1. Field of the Invention
The present invention relates to a fluidized bed heat generating system and a method of operation. In particular, the present invention is concerned with maintaining a selected particle size range for recirculating solid fine particulate material which is entrained in gaseous fluid flowing through a combustion reactor vessel which has a fluidized dense bed section at a lower level therein containing a permanent bed of large coarse solid particulate material. Combustion takes place in and above the dense bed and recirculating fine solid particulate materials move through the system absorbing and giving up heat generated in the combustion process.
2. Description of the Prior Art
The present invention is an improvement over fluidized bed systems such as those disclosed in U.S. Pat. Nos. 4,084,545 and 4,154,581 wherein a dense fluidized bed containing relatively coarse solid bed particles is maintained within a combustion vessel wherein entrained fluidized relatively find solid bed particles are recirculated to absorb heat generated in a combustion process taking place within the vessel adjacent the vicinity of the dense fluidized bed section. It has been found that prior art systems of the type disclosed in the aforementioned U.S. patents have had problems because of accumulation, degradation, attrition and agglomeration of the solid particulate materials used in the system.

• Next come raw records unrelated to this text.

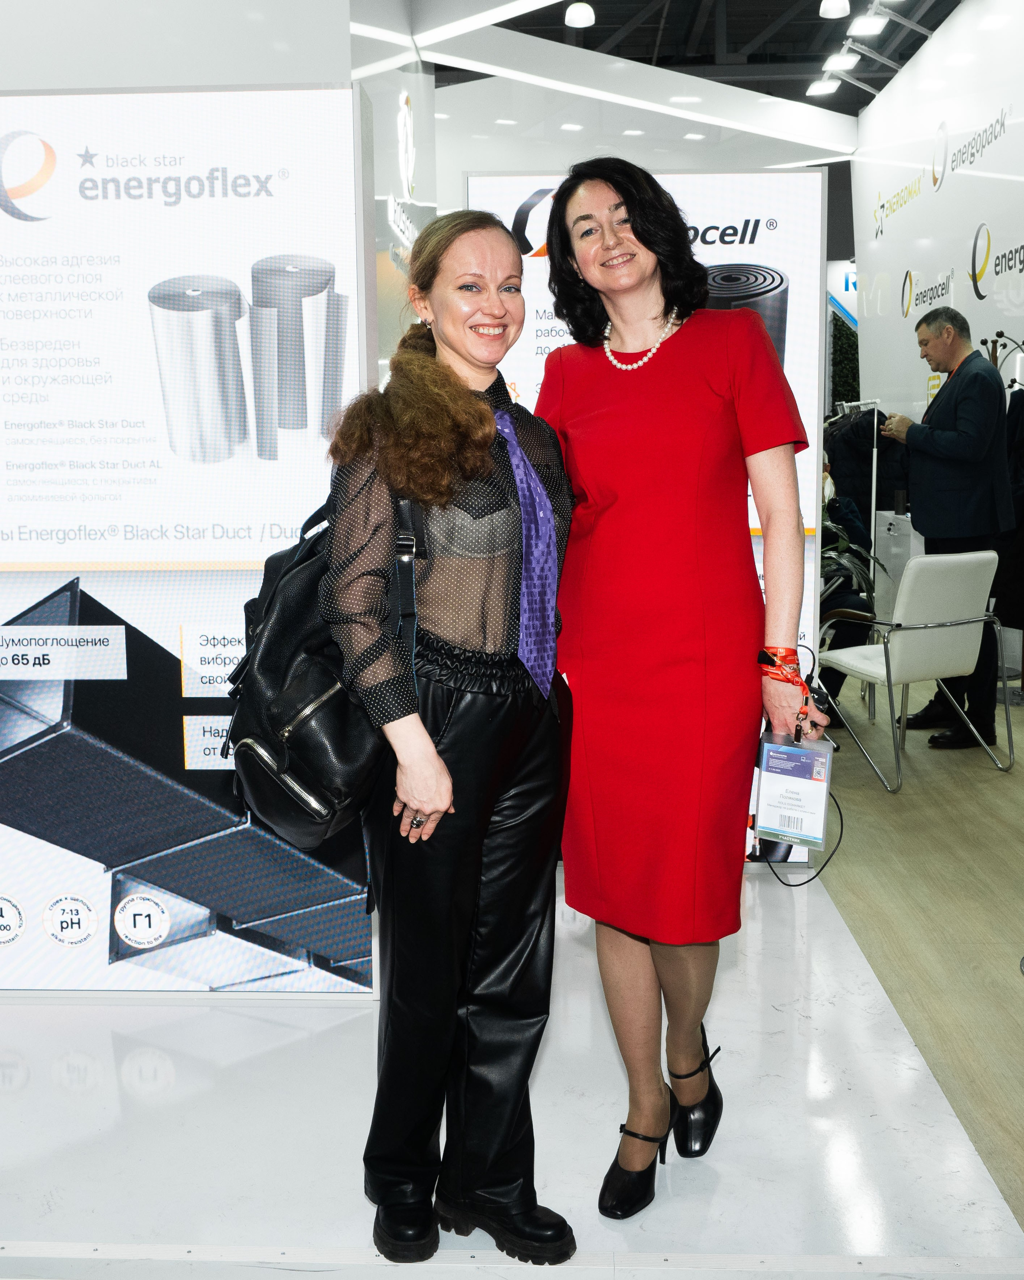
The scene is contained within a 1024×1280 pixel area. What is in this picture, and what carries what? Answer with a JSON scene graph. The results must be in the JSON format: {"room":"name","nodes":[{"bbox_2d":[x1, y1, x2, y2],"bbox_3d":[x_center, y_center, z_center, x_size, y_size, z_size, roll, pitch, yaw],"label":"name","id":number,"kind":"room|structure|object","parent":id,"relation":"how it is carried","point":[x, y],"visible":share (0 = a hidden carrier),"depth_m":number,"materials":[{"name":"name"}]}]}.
{"room":"event hall","nodes":[
{"label":"event hall","id":0,"kind":"room"},
{"bbox_2d":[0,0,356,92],"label":"left wall","id":1,"kind":"structure","parent":0,"point":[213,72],"depth_m":4.11,"materials":[{"name":"white paint"}]},
{"bbox_2d":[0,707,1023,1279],"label":"floor","id":2,"kind":"structure","parent":0,"point":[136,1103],"depth_m":2.34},
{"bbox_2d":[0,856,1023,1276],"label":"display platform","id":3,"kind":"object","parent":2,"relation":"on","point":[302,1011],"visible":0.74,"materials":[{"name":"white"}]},
{"bbox_2d":[0,101,381,1002],"bbox_3d":[-1.065,-0.184,2.862,1.668,2.029,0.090,0,9,3],"label":"display panel","id":4,"kind":"object","parent":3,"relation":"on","point":[17,683],"visible":0.84,"depth_m":2.81,"materials":[{"name":"white"}]},
{"bbox_2d":[316,206,579,1267],"bbox_3d":[-0.092,0.150,2.055,0.447,1.518,0.646,0,9,3],"label":"woman","id":5,"kind":"object","parent":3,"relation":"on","point":[421,806],"visible":0.95,"depth_m":1.92},
{"bbox_2d":[224,487,416,846],"bbox_3d":[-0.284,0.029,1.987,0.276,0.485,0.439,0,9,3],"label":"backpack","id":6,"kind":"object","parent":5,"relation":"attached to","point":[255,721],"visible":0.59,"depth_m":1.87,"materials":[{"name":"black leather"}]},
{"bbox_2d":[539,157,825,1230],"bbox_3d":[0.285,0.079,2.223,0.526,1.645,0.610,-7,11,-38],"label":"woman","id":7,"kind":"object","parent":3,"relation":"on","point":[641,233],"visible":0.98,"depth_m":2.05},
{"bbox_2d":[754,728,833,847],"bbox_3d":[0.489,0.252,2.222,0.125,0.187,0.148,2,9,19],"label":"badge","id":8,"kind":"object","parent":7,"relation":"in","point":[771,776],"visible":0.96,"depth_m":2.20,"materials":[{"name":"plastic"}]},
{"bbox_2d":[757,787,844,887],"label":"cable","id":9,"kind":"object","parent":8,"relation":"attached to","point":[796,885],"visible":0.48,"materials":[{"name":"black plastic"}]},
{"bbox_2d":[465,163,835,877],"bbox_3d":[0.362,-0.290,3.689,1.066,2.030,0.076,0,9,3],"label":"display panel","id":10,"kind":"object","parent":2,"relation":"on","point":[713,233],"visible":0.3,"depth_m":3.59,"materials":[{"name":"white"}]},
{"bbox_2d":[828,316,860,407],"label":"plant","id":11,"kind":"object","parent":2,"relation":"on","point":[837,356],"visible":0.15,"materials":[{"name":"green plant"}]},
{"bbox_2d":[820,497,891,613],"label":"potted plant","id":12,"kind":"object","parent":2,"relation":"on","point":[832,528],"visible":0.21,"depth_m":5.94,"materials":[{"name":"green plant"}]},
{"bbox_2d":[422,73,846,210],"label":"back wall","id":13,"kind":"structure","parent":0,"point":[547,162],"depth_m":8.34,"materials":[{"name":"white paint"}]},
{"bbox_2d":[433,0,966,123],"bbox_3d":[0.749,-4.129,7.122,8.570,0.183,12.409,0,9,3],"label":"ceiling","id":14,"kind":"structure","parent":0,"point":[633,58],"depth_m":9.46,"materials":[{"name":"black"}]},
{"bbox_2d":[564,1,595,28],"bbox_3d":[0.409,-3.840,7.763,0.181,0.229,0.182,0,9,3],"label":"ceiling light","id":15,"kind":"object","parent":14,"relation":"hanging from","point":[575,17],"visible":0.99,"depth_m":7.73,"materials":[{"name":"white"}]},
{"bbox_2d":[805,76,840,96],"bbox_3d":[2.305,-4.138,9.449,0.228,0.172,0.167,0,9,3],"label":"ceiling light","id":16,"kind":"object","parent":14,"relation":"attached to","point":[818,85],"visible":0.95,"depth_m":9.44,"materials":[{"name":"white"}]},
{"bbox_2d":[818,0,850,18],"bbox_3d":[1.901,-3.876,7.548,0.171,0.326,0.175,0,9,3],"label":"ceiling light","id":17,"kind":"object","parent":14,"relation":"attached to","point":[835,7],"visible":0.98,"depth_m":7.55,"materials":[{"name":"white"}]},
{"bbox_2d":[822,50,858,71],"bbox_3d":[2.261,-4.027,8.799,0.227,0.185,0.151,0,9,3],"label":"ceiling light","id":18,"kind":"object","parent":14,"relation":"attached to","point":[840,61],"visible":0.96,"depth_m":8.79,"materials":[{"name":"white"}]},
{"bbox_2d":[848,10,885,36],"bbox_3d":[2.173,-3.831,7.833,0.201,0.208,0.175,0,9,3],"label":"ceiling light","id":19,"kind":"object","parent":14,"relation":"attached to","point":[871,20],"visible":0.98,"depth_m":7.83,"materials":[{"name":"white"}]},
{"bbox_2d":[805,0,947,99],"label":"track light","id":20,"kind":"object","parent":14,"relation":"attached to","point":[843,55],"visible":0.82,"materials":[{"name":"white metal"}]},
{"bbox_2d":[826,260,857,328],"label":"hanging sign","id":21,"kind":"object","parent":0,"point":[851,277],"visible":0.34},
{"bbox_2d":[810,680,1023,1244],"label":"wooden floor","id":22,"kind":"structure","parent":0,"point":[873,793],"depth_m":3.55,"materials":[{"name":"brown wood"}]},
{"bbox_2d":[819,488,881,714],"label":"person","id":23,"kind":"object","parent":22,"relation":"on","point":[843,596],"visible":0.27,"depth_m":5.77},
{"bbox_2d":[827,398,882,719],"bbox_3d":[1.832,-0.510,6.906,0.517,1.626,0.734,0,9,3],"label":"clothes rack","id":24,"kind":"object","parent":22,"relation":"on","point":[873,492],"visible":0.44,"depth_m":6.74,"materials":[{"name":"metal"}]},
{"bbox_2d":[824,404,909,524],"bbox_3d":[2.242,-1.072,8.071,0.639,0.885,0.140,0,9,3],"label":"dark jacket","id":25,"kind":"object","parent":24,"relation":"hanging from","point":[859,457],"visible":0.44,"depth_m":8.05,"materials":[{"name":"black fabric"}]},
{"bbox_2d":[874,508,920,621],"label":"white cabinet","id":26,"kind":"object","parent":22,"relation":"on","point":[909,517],"visible":0.3,"depth_m":7.70,"materials":[{"name":"white"}]},
{"bbox_2d":[818,546,1017,790],"bbox_3d":[1.582,0.061,5.068,0.564,0.869,0.607,-5,10,-26],"label":"white chair","id":27,"kind":"object","parent":22,"relation":"on","point":[975,563],"visible":0.94,"depth_m":4.88,"materials":[{"name":"white leather"}]},
{"bbox_2d":[875,307,1011,748],"bbox_3d":[1.857,-0.483,5.499,0.471,1.784,0.643,-4,9,-19],"label":"man","id":28,"kind":"object","parent":22,"relation":"on","point":[961,405],"visible":0.92,"depth_m":5.29},
{"bbox_2d":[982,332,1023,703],"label":"coat rack","id":29,"kind":"object","parent":22,"relation":"on","point":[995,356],"visible":0.52,"depth_m":6.07,"materials":[{"name":"black metal"}]},
{"bbox_2d":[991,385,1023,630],"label":"black coat","id":30,"kind":"object","parent":29,"relation":"hanging from","point":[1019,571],"visible":0.59,"depth_m":5.99,"materials":[{"name":"black fabric"}]},
{"bbox_2d":[852,0,1023,480],"bbox_3d":[2.908,-1.791,6.639,0.291,4.042,9.449,0,9,3],"label":"right wall","id":31,"kind":"structure","parent":0,"point":[967,301],"depth_m":8.56,"materials":[{"name":"white paint"}]},
{"bbox_2d":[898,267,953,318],"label":"wall lettering","id":32,"kind":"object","parent":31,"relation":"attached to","point":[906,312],"visible":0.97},
{"bbox_2d":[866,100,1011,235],"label":"wall lettering","id":33,"kind":"object","parent":31,"relation":"attached to","point":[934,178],"visible":0.98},
{"bbox_2d":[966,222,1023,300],"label":"wall lettering","id":34,"kind":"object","parent":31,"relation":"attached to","point":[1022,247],"visible":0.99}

Accumulation of the fine solid particles sometimes occurs in the dense bed section at times of operation at less than full or design primary airflow and when operating at reduced loads, particles in a size range of approximately 500 microns to 1000 microns have been difficult to entrain and move out of the fluidized dense bed section for recirculation.
Degradation of the dense bed material sometimes occurs as a result of thermal shock upon addition of make up to said dense bed. The results are similar to attrition but occur quickly, forming middling sizes which are ineffective as a grinding media for fuel and ineffective as time delay material for the fine entrained material. These middling sizes may accumulate in the dense bed at low fluidizing velocities or may leave the dense bed at high fluidizing velocities. Degraded or attrited material leaving the top of the dense bed act as a cloud adjacent the region of secondary air admission.
Attrition of the relatively coarse solid particulate materials in the dense bed section occurs and causes particles to be formed in a size range of approximately 1000 microns to 6000 microns and these particles tend to accumulate in the dense bed section. Such particles are too small in size and surface areas to efficiently operate in the dense bed environment.
Agglomeration of and growth of the smaller or fine solid particles in the dense bed section also occurs and this tends to defluidize the dense bed section with a marked increase in the pressure drop across the dense bed.
Another problem with present fluidized bed systems is the relatively poor performance at less than design loads caused because of an increased pressure drop in the dense bed section when the primary airflow is not modulated or reduced to accommodate reduced loads. As a result, part load performance is degraded because of high stack losses and high NOx production, both of which are caused by high excess air at low heat loads.
Because of attrition problems, the dense bed section produces middling size particles which are not large enough in surface area for size reduction of the solid fuel and which cause too high a pressure drop in the dense bed section, thereby resulting in increased power consumption, even at normal design loads.